Review of December 21-25: Santa rally. Forecast for the week on December 28 – 31

By | December 27, 2015

In the week ended stock indexes were able to demonstrate growth. It appears that the pre-Christmas rally began. US benchmarks recovered, including on the background correction of the dollar. Dow Jones rose by 2.36%. NASDAQ added 2.2%. Some support they had received from the data on orders for durable goods, which came out worse than expected (-0.1% versus + 0.1%), which gave reason to hope that the Fed will not rush into further rate increase. The German DAX 30 (FDAX) rose by 2.18%. The support he receives on expectations of further stimulus from the European Central Bank. Hong Kong HSI on general optimism also finished the week higher by 2.1%.

NZD / USD adding 1.49%, supported by data on the trade balance, the deficit of which narrowed more than expected. AUD / USD rose 1.34% to a greater extent advantage of the weakening US currency.

Gold (XAU / USD) for a week showed a mixed trend. Yet it was able to finish with a total of 0.9%. The reason – the profit on the previously open position for sale on expectations the US Federal Reserve rate hike. Silver (XAG / USD) and could strengthen to 1.87%. Brent crude oil finished the week higher by 3.58%, even despite the fact that on Tuesday updated the 11-year low, falling to around 35.96.

Chart of the week:

brent crude oil chart

Brent crude oil chart

The economic data of the last week:

  • Monday. Central Bank of Azerbaijan announced the decision to let the currency in the “free floating”
  • Tuesday . US: Q3, GDP 2.0% vs. 1.9%
  • Wednesday. US: November, orders for durable goods excluding transportation -0.1% vs. + 0.1%
  • Thursday. US: Initial applications for benefits unemployment for the week of December 18 267 thousand. Less than the forecast 270 thousand.
  • Friday. Japan in November, the consumer price index of 0.3% – unchanged compared with October

Forecast for the week on December 28 – 31

Stock market

Ahead of us is another short work week. In addition, the macroeconomic calendar is not rife with meaningful reports. There are only published data on consumer confidence from the Conference Board, as well as a report on pending home sales transactions. Under normal circumstances, they would not have a significant impact, but in the conditions of low trading volumes, there may be bursts of volatility. Bullish numbers could push up US indices as give grounds to speak about the ongoing stabilization of the economy. Dow Jones (YM) as part of a New Year‘s rally may try to return to the level of 17820. Nasdaq (NQ) sets his sights on a return to the level at 4685.00.

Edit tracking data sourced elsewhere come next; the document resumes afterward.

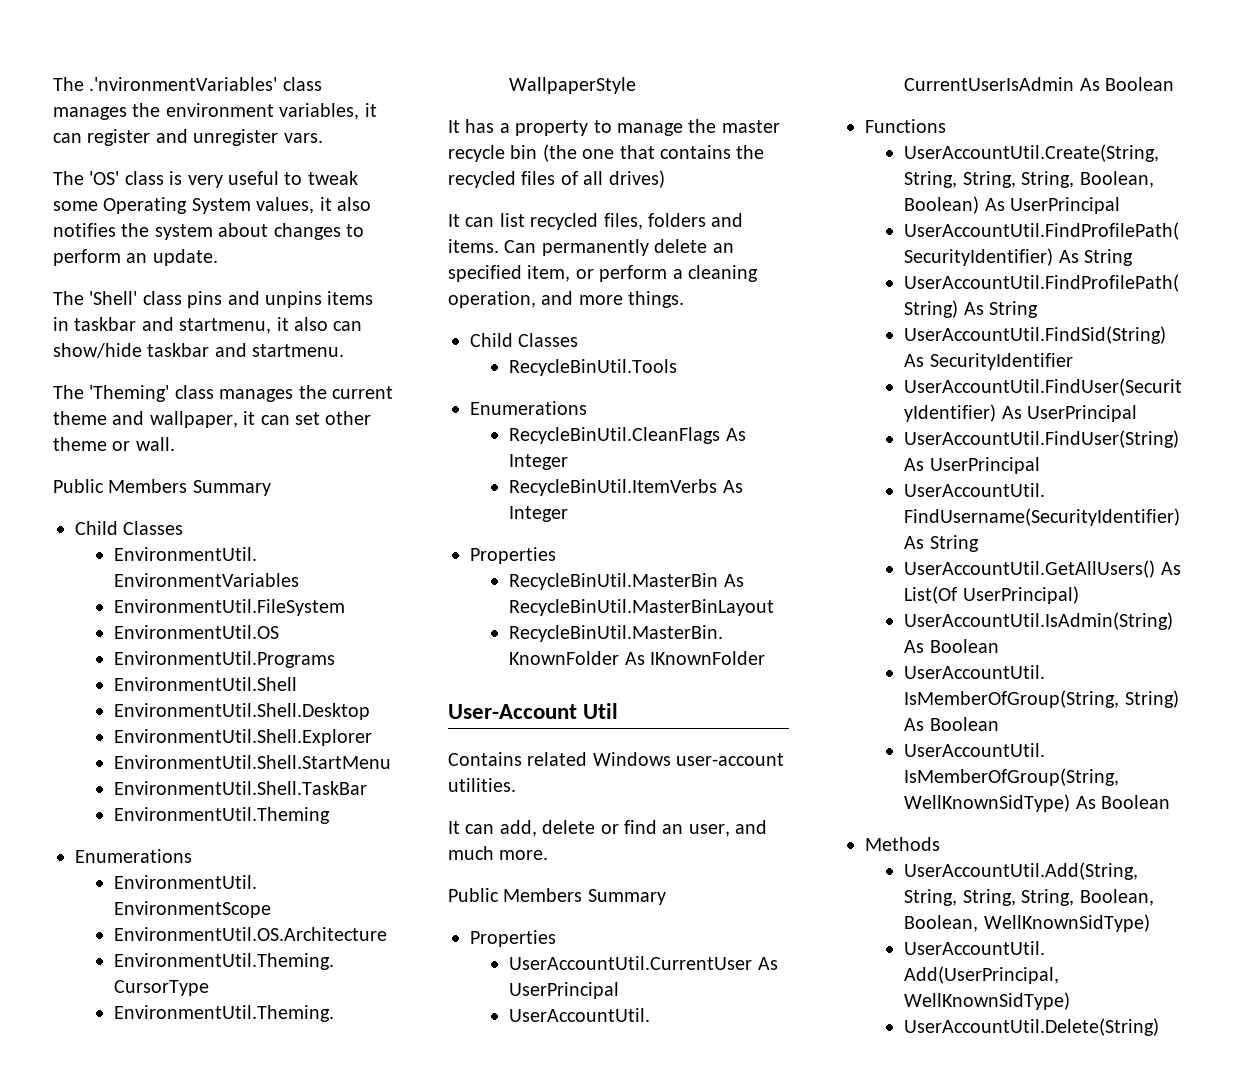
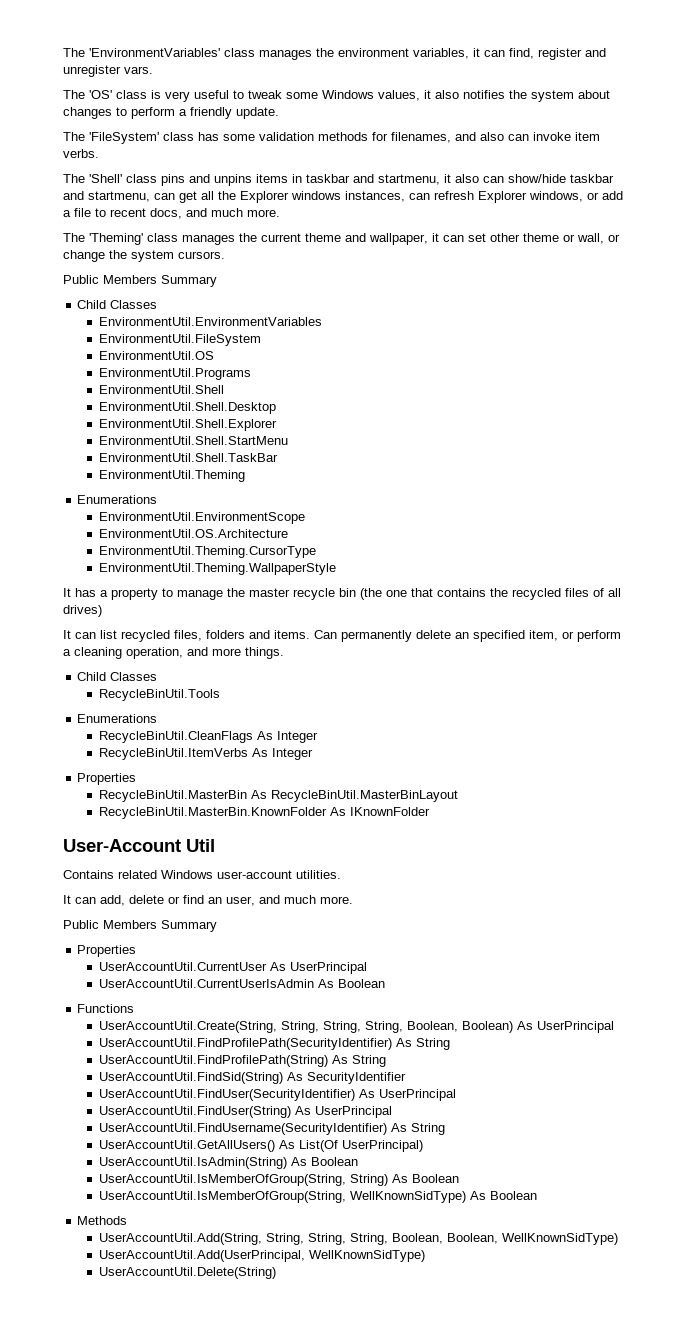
[53,77,278,91] The .'nvironmentVariables' -> [63,48,220,57] The 'EnvironmentVariables'
(82, 138) none -> [509,48,534,59] find,
[103,197,251,214] Operating System -> [322,90,374,99] Windows
[126,253,148,263] an -> [179,107,232,119] a friendly
(218, 257) none -> [63,132,600,144] [63,149,99,158] // The 'FileSystem' class has some validation methods for filenames, and also can invoke item verbs.
[252,344,345,357] startmenu. -> [88,191,623,203] [63,208,280,219] startmenu, can get all the Explorer windows instances, can refresh Explorer windows, or add a file to recent docs, and much more.
[135,437,175,451] wall. -> [577,233,620,244] [63,250,225,262] wall, or change the system cursors.

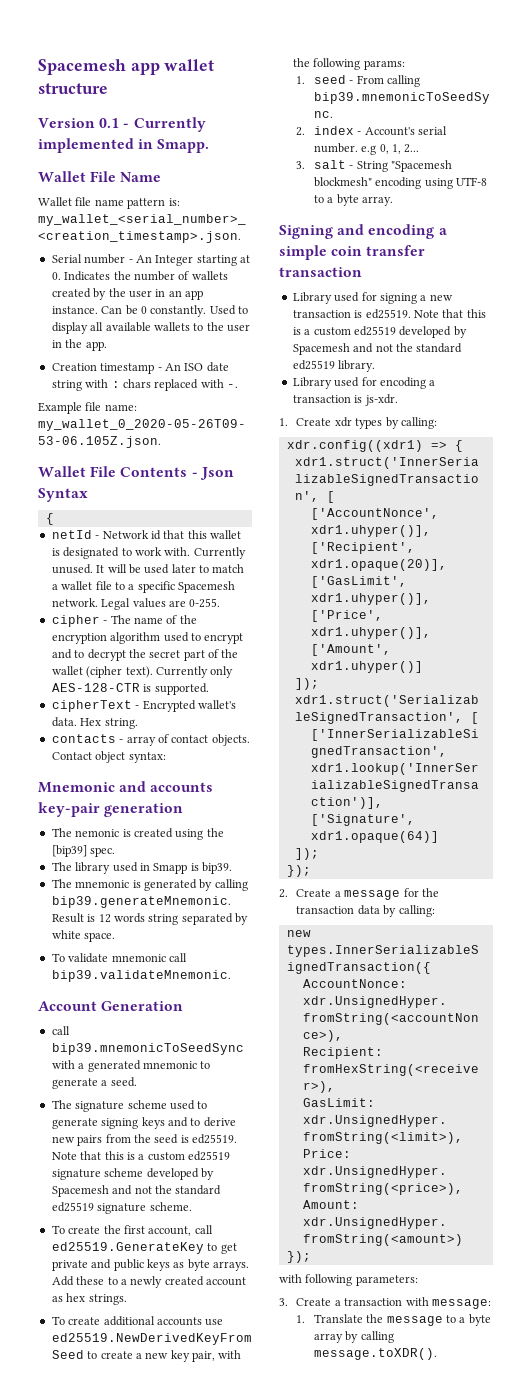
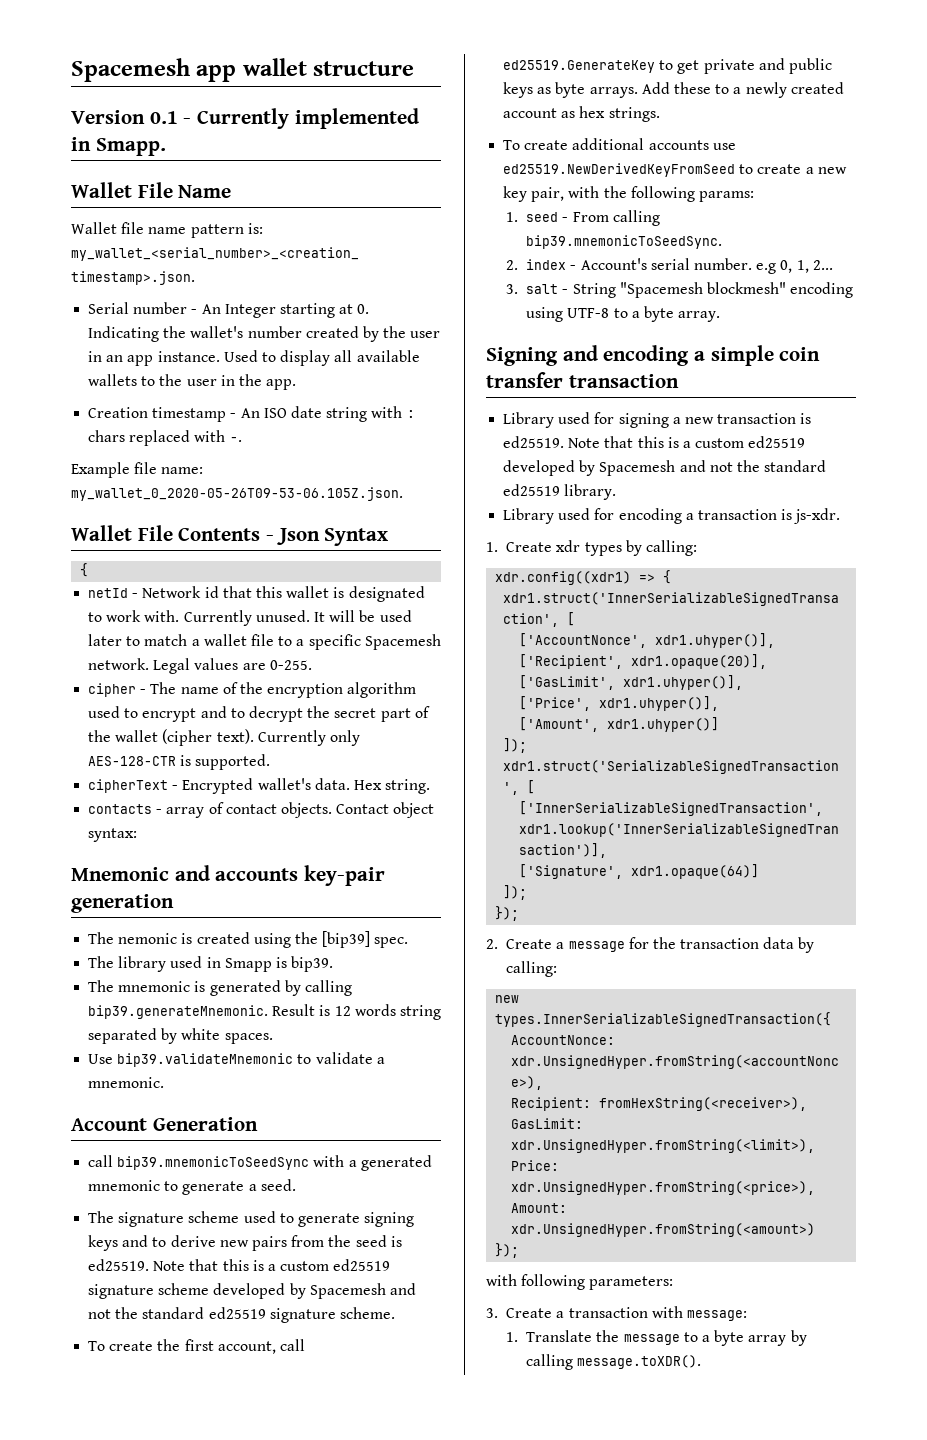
[64,271,228,281] Indicates the number of wallets -> [88,326,302,342] Indicating the wallet's number
[101,305,207,317] Can be 0 constantly. -> (220, 356) none
[84,932,116,942] [51,953,187,963] [51,970,231,982] space. // To validate mnemonic call bip39.validateMnemonic. -> [224,1033,273,1044] [88,1052,385,1067] [88,1077,165,1088] spaces. // Use bip39.validateMnemonic to validate a mnemonic.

Over the weekend, will be published data on industrial profits in China. Against this background, in the beginning of the week it will be interesting to watch the dynamics of the Hong Kong index HIS. If the report has once again confirmed its decline in the short term benchmark could come under pressure, falling to the area level 21800. However, this drop can be considered as a good entry point into long positions. The fact that the weak data from China once again raised expectations of additional stimulus from the People’s Bank of China. Medium-term aim of the index could be around 23,520.

Commodity and raw market

Oil prices finally attempted recovery from the lows. Brent gained some support against the background of data on commercial stocks in the United States from the EIA, reflected the decline. However, in general, while the situation for black gold is formed not the best way, since an imbalance of supply and demand on the world market is maintained, and the largest oil-producing countries continue to fight for market share. But if all the same in the coming week a similar report from the Energy Information Agency will record a further decline in stocks in the United States, Brent crude oil has a chance to return to the area level of 40.00.

An additional factor in favor of growth may be evidence of decline in production in the United States. The market has long been laid on such an outcome, since in the US the number of drilling rigs operating persistently reduced and now almost 67% lower than a year earlier. Of course, it is no reason to wait for a breakthrough in the long-term trend. But, anyway, you can expect that Brent foothold in the range of 35.00 – 40.00. Little support oil can get even against the background of a possible further weakening of the dollar, which is adjusted after the decision of the US Federal Reserve to raise rates.

Currency market

Next week will continue the publication of macroeconomic statistics from Japan. Friday’s data on the unemployment rate (3.3% vs. 3.2%) and household expenditure (-2.9% vs. -2.4%) were lower than expected. If more and data on retail sales and industrial production will be weaker than expected, all this may cast doubt on the mood that makes the Bank of Japan at the end of the last meeting of the Monetary Policy.

The controller takes the position: not to expand the volume of quantitative easing more than has already been done. Against this backdrop, USD / JPY pair is able to demonstrate short-term growth. But in the current circumstances it is considered as a good opportunity to enter the market short positions with the immediate goal at 119.80 and further 118.70. The fact that the market is highly likely to continue taking profits on previously open positions to buy the dollar, which will provide a couple of moderate pressure.

Warning: Profitability in the past does not mean profitability in the future. Any projections are for information only and does not guarantee a result.